Segment Start: Provided text

Definition: The Econometric  Methods make use of statistical tools and economic theories in combination to estimate the economic variables and to forecast the intended variables.

The econometric model can either be a single-equation regression model or may consist a system of simultaneous equations. In most commodities, the single-equation regression model serves the purpose.

But, however, in the case where the explanatory economic variables are so interdependent or interrelated to each other that unless one is defined the other variable cannot be determined, a single-equation regression model does not serve the purpose. And, therefore in such situation, the system of simultaneous equations is used to forecast the variable.

The econometric methods are comprised of two basic methods, these are:

  1. Regression Method: The regression analysis is the most common method used to forecast the demand for a product. This method combines the economic theory with statistical tools of estimation. The economic theory is applied to specify the demand determinants and the nature of the relationship between product’s demand and its determinants. Thus, through an economic theory, a general form of a demand function is determined. While the statistical techniques are applied to estimate the values of parameters in the projected equation.

    Under the regression method, the first and the foremost thing is to determine the demand function. While specifying the demand functions for several commodities, one may come across many commodities whose demand depends by or large, on a single independent variable. For example, suppose in a city, the demand for items like tea and coffee is found to depend largely on the population of the city, then the demand functions of these items are said to be single-variable demand functions.

    On the other hand, if it is found out that the demand for commodities like sweets, ice-creams, fruits, vegetables, etc., depends on a number of variables like commodity’s own price, the price of substitute goods, household incomes, population, etc. Then such demand functions are called as multi-variable demand functions.

Segment End: Provided text
Segment Start: Source data

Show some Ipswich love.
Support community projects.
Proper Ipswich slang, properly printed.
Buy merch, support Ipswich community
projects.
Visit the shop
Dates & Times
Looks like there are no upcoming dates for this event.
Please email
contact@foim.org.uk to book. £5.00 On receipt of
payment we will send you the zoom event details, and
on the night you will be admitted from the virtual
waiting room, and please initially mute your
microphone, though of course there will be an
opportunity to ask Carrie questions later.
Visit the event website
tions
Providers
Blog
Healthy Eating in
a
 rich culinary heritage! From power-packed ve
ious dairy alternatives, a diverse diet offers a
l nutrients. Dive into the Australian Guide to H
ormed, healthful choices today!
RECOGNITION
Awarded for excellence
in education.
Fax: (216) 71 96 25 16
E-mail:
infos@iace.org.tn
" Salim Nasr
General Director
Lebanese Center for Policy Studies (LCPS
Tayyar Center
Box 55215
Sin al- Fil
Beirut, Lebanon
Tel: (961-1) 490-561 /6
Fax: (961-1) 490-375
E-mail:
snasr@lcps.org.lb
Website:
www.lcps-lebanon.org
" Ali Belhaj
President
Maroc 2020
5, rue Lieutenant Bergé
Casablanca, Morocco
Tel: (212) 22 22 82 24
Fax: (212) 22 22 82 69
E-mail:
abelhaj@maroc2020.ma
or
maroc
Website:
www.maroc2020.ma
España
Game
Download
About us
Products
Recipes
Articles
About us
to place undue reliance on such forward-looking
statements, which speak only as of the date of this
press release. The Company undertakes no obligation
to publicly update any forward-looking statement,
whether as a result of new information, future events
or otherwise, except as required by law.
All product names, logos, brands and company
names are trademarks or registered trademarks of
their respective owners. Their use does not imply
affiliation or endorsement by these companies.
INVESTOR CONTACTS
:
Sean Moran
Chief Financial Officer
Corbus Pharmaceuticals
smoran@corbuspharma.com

Segment End: Source data

→ **Written task 1**:
Arrange the lines of the entries as a Markdown table with the columns Row and Line, numbering each row and leaving out blank lines.
→ **Written task 2**:
Pick up the passage on econometric methods after its last sentence and continue it.
The entries have nothing to do with the passage on econometric methods.

→ **Task output 1**:
| Row | Line |
|---|---|
| 1 | Show some Ipswich love. |
| 2 | Support community projects. |
| 3 | Proper Ipswich slang, properly printed. |
| 4 | Buy merch, support Ipswich community |
| 5 | projects. |
| 6 | Visit the shop |
| 7 | Dates & Times |
| 8 | Looks like there are no upcoming dates for this event. |
| 9 | Please email |
| 10 | contact@foim.org.uk to book. £5.00 On receipt of |
| 11 | payment we will send you the zoom event details, and |
| 12 | on the night you will be admitted from the virtual |
| 13 | waiting room, and please initially mute your |
| 14 | microphone, though of course there will be an |
| 15 | opportunity to ask Carrie questions later. |
| 16 | Visit the event website |
| 17 | tions |
| 18 | Providers |
| 19 | Blog |
| 20 | Healthy Eating in |
| 21 | a |
| 22 |  rich culinary heritage! From power-packed ve |
| 23 | ious dairy alternatives, a diverse diet offers a |
| 24 | l nutrients. Dive into the Australian Guide to H |
| 25 | ormed, healthful choices today! |
| 26 | RECOGNITION |
| 27 | Awarded for excellence |
| 28 | in education. |
| 29 | Fax: (216) 71 96 25 16 |
| 30 | E-mail: |
| 31 | infos@iace.org.tn |
| 32 | " Salim Nasr |
| 33 | General Director |
| 34 | Lebanese Center for Policy Studies (LCPS |
| 35 | Tayyar Center |
| 36 | Box 55215 |
| 37 | Sin al- Fil |
| 38 | Beirut, Lebanon |
| 39 | Tel: (961-1) 490-561 /6 |
| 40 | Fax: (961-1) 490-375 |
| 41 | E-mail: |
| 42 | snasr@lcps.org.lb |
| 43 | Website: |
| 44 | www.lcps-lebanon.org |
| 45 | " Ali Belhaj |
| 46 | President |
| 47 | Maroc 2020 |
| 48 | 5, rue Lieutenant Bergé |
| 49 | Casablanca, Morocco |
| 50 | Tel: (212) 22 22 82 24 |
| 51 | Fax: (212) 22 22 82 69 |
| 52 | E-mail: |
| 53 | abelhaj@maroc2020.ma |
| 54 | or |
| 55 | maroc |
| 56 | Website: |
| 57 | www.maroc2020.ma |
| 58 | España |
| 59 | Game |
| 60 | Download |
| 61 | About us |
| 62 | Products |
| 63 | Recipes |
| 64 | Articles |
| 65 | About us |
| 66 | to place undue reliance on such forward-looking |
| 67 | statements, which speak only as of the date of this |
| 68 | press release. The Company undertakes no obligation |
| 69 | to publicly update any forward-looking statement, |
| 70 | whether as a result of new information, future events |
| 71 | or otherwise, except as required by law. |
| 72 | All product names, logos, brands and company |
| 73 | names are trademarks or registered trademarks of |
| 74 | their respective owners. Their use does not imply |
| 75 | affiliation or endorsement by these companies. |
| 76 | INVESTOR CONTACTS |
| 77 | : |
| 78 | Sean Moran |
| 79 | Chief Financial Officer |
| 80 | Corbus Pharmaceuticals |
| 81 | smoran@corbuspharma.com |

→ **Task output 2**:
    Thus, for a single variable demand function, the simple regression equation is used while for multiple variable functions, a multi-variable equation is used for estimating the demand for a product.

  2. Simultaneous Equations Model: Under simultaneous equation model, demand forecasting involves the estimation of several simultaneous equations. These equations are often the behavioral equations, market-clearing equations, and mathematical identities.

    The regression technique is based on the assumption of one-way causation, which means independent variables cause variations in the dependent variables, and not vice-versa. In simple terms, the independent variable is in no way affected by the dependent variable. For example, D = a – bP, which shows that price affects demand, but demand does not affect the price, which is an unrealistic assumption.

    On the contrary, the simultaneous equations model enables a forecaster to study the simultaneous interaction between the dependent and independent variables. Thus, simultaneous equation model is a systematic and complete approach to forecasting. This method employs several mathematical and statistical tools of estimation.

The econometric methods are most widely used in forecasting the demand for a product, for a group of products and the economy as a whole. The forecast made through these methods is more reliable than the other forecasting methods.